THE PROBLEM
The output should be every line below, retyped exactly, with no images.

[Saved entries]
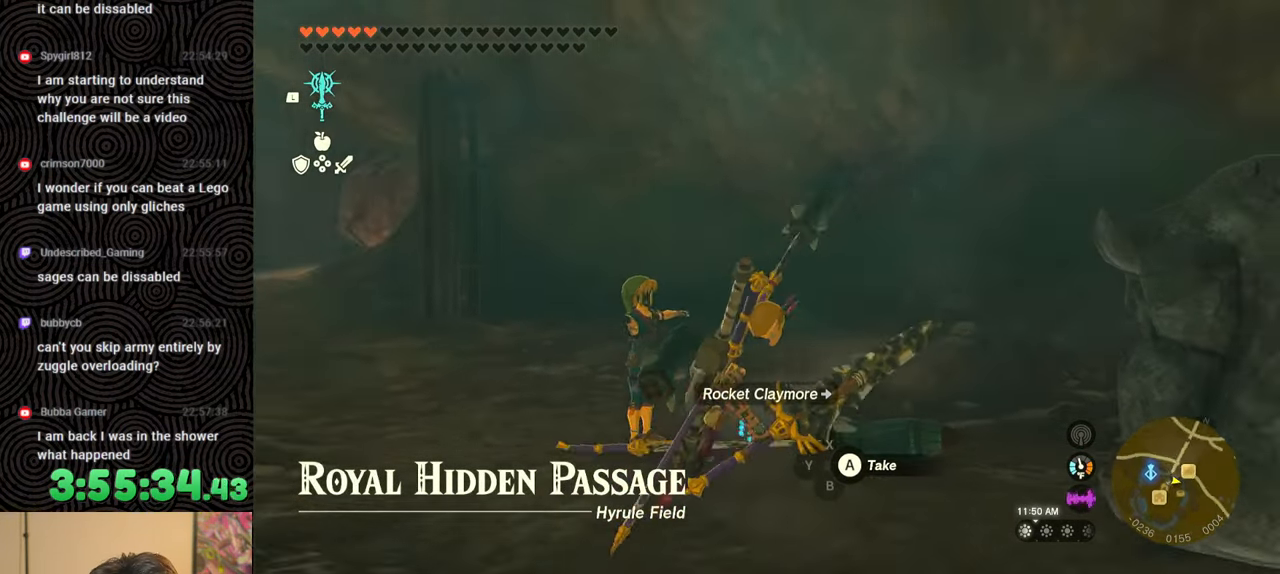
{"buttons": [], "left_stick": "up", "right_stick": "center", "events": [[117, "left_stick", "up"], [167, "right_stick", "down-left"], [283, "right_stick", "center"]]}
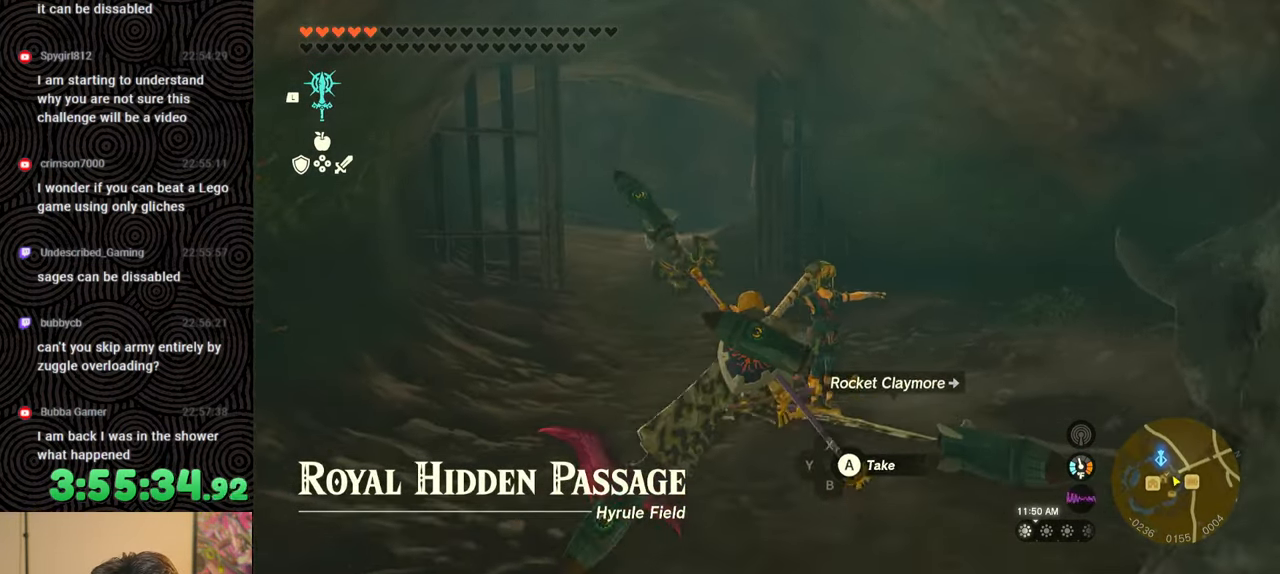
{"buttons": [], "left_stick": "up", "right_stick": "center", "events": [[117, "right_stick", "left"], [317, "right_stick", "center"]]}
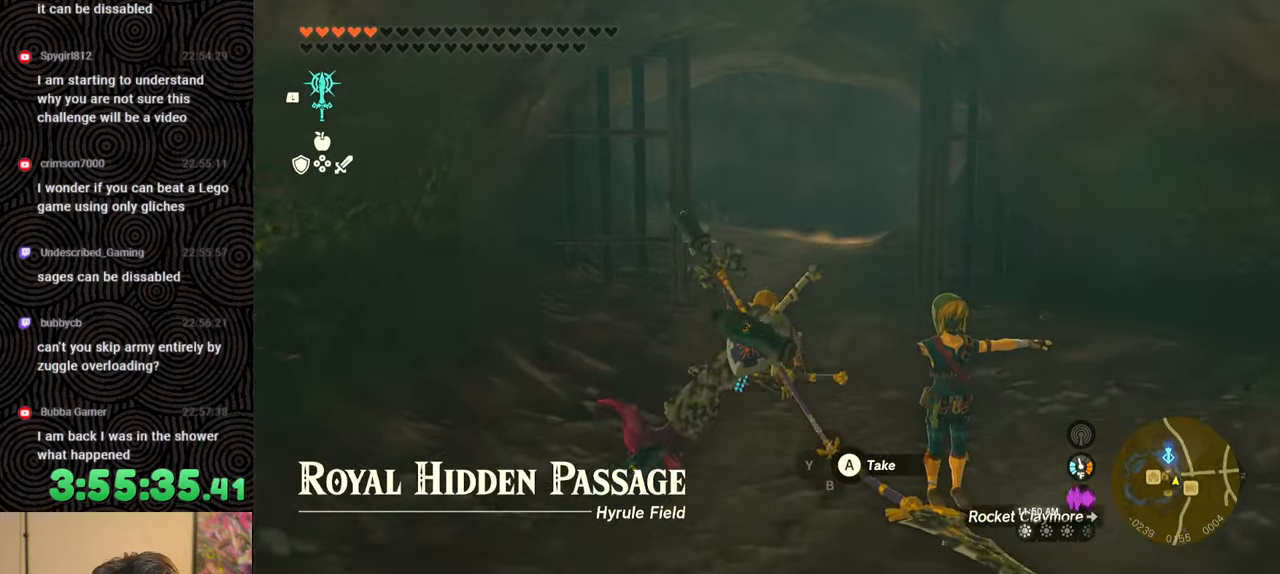
{"buttons": ["B"], "left_stick": "up", "right_stick": "center", "events": [[83, "B", "down"]]}
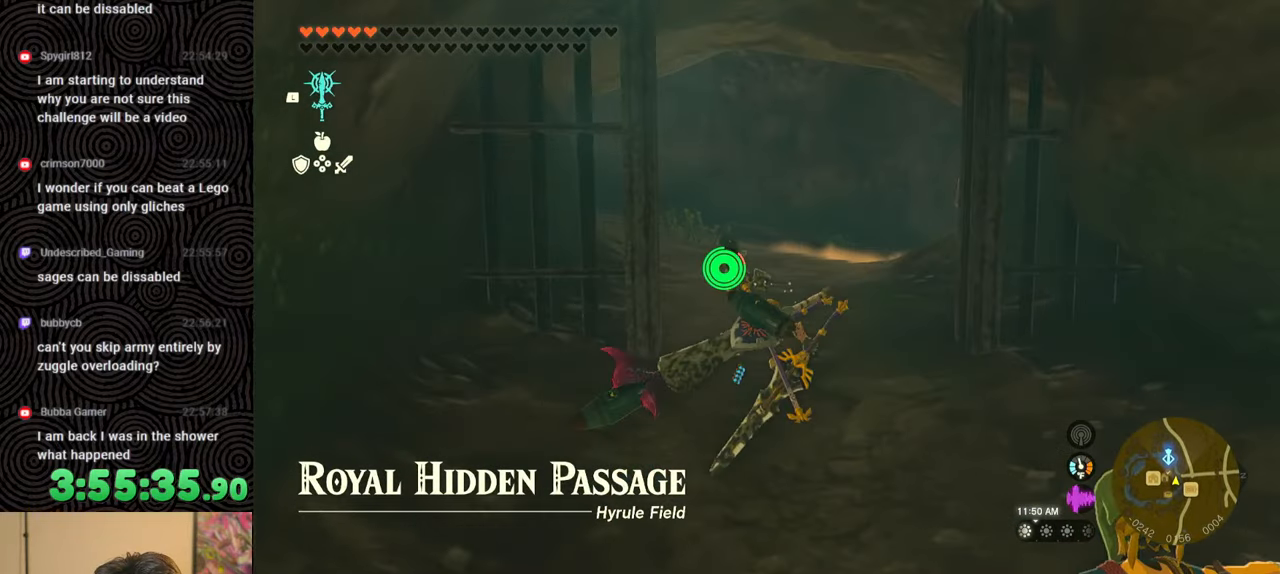
{"buttons": ["B"], "left_stick": "up", "right_stick": "down-left", "events": [[50, "right_stick", "down-left"]]}
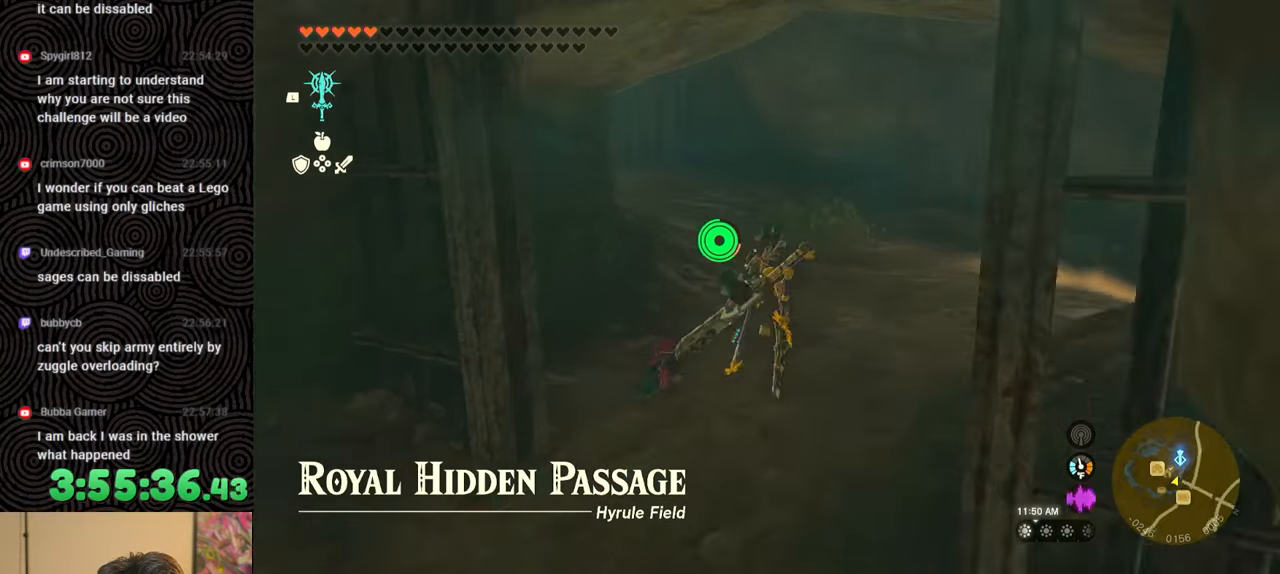
{"buttons": ["B"], "left_stick": "up", "right_stick": "center", "events": [[117, "right_stick", "left"], [417, "right_stick", "center"]]}
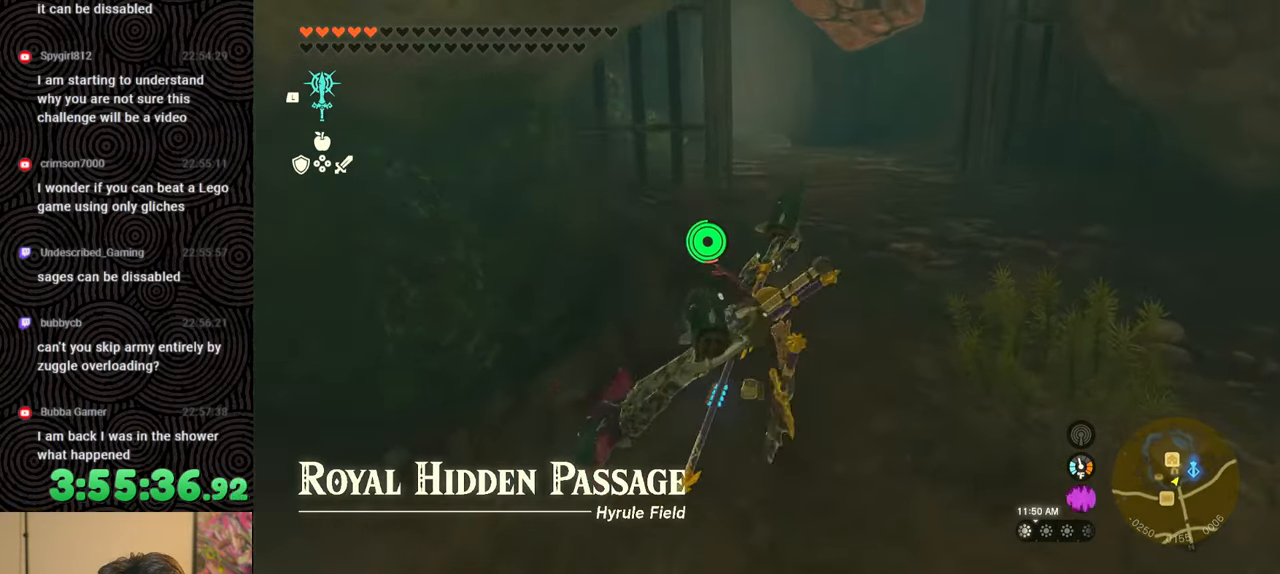
{"buttons": [], "left_stick": "up", "right_stick": "up-left", "events": [[167, "B", "up"], [400, "right_stick", "up-left"]]}
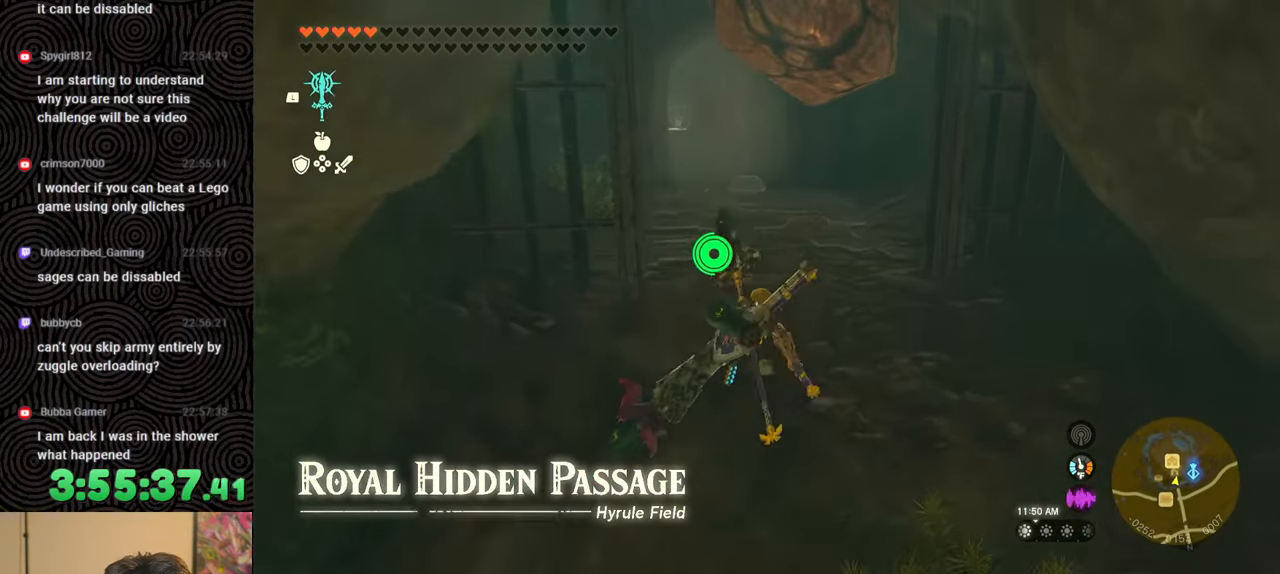
{"buttons": ["B"], "left_stick": "up", "right_stick": "up-left", "events": [[467, "B", "down"]]}
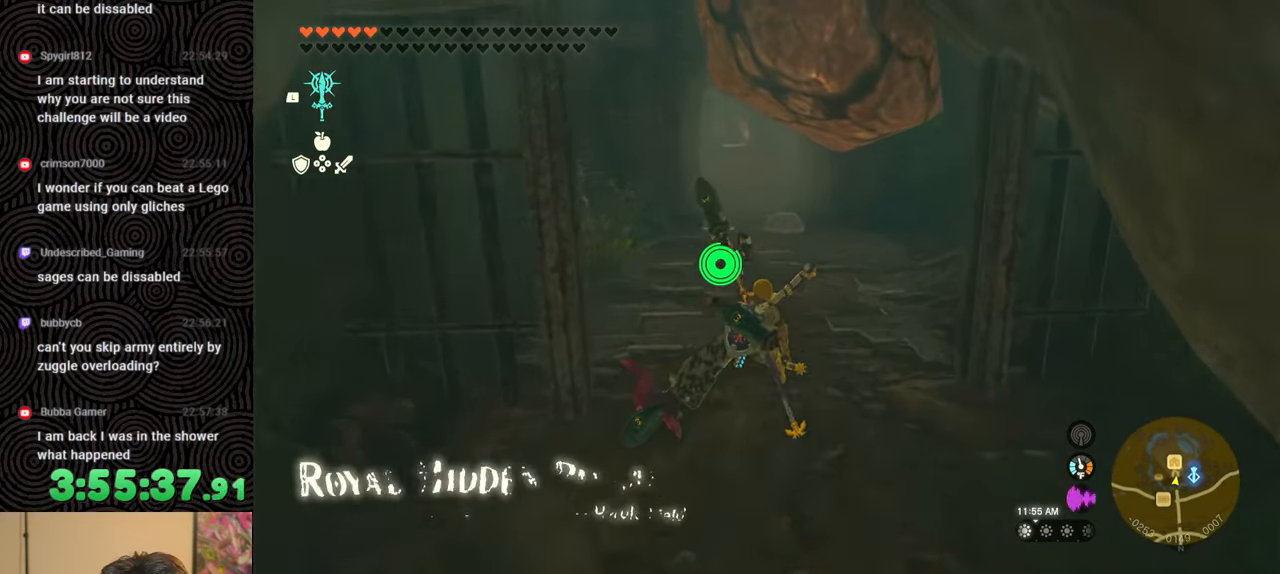
{"buttons": ["B"], "left_stick": "up", "right_stick": "center", "events": [[350, "right_stick", "center"]]}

WORKED SOLUTION
{"buttons": [], "left_stick": "up", "right_stick": "center", "events": [[117, "left_stick", "up"], [167, "right_stick", "down-left"], [283, "right_stick", "center"]]}
{"buttons": [], "left_stick": "up", "right_stick": "center", "events": [[117, "right_stick", "left"], [317, "right_stick", "center"]]}
{"buttons": ["B"], "left_stick": "up", "right_stick": "center", "events": [[83, "B", "down"]]}
{"buttons": ["B"], "left_stick": "up", "right_stick": "down-left", "events": [[50, "right_stick", "down-left"]]}
{"buttons": ["B"], "left_stick": "up", "right_stick": "center", "events": [[117, "right_stick", "left"], [417, "right_stick", "center"]]}
{"buttons": [], "left_stick": "up", "right_stick": "up-left", "events": [[167, "B", "up"], [400, "right_stick", "up-left"]]}
{"buttons": ["B"], "left_stick": "up", "right_stick": "up-left", "events": [[467, "B", "down"]]}
{"buttons": ["B"], "left_stick": "up", "right_stick": "center", "events": [[350, "right_stick", "center"]]}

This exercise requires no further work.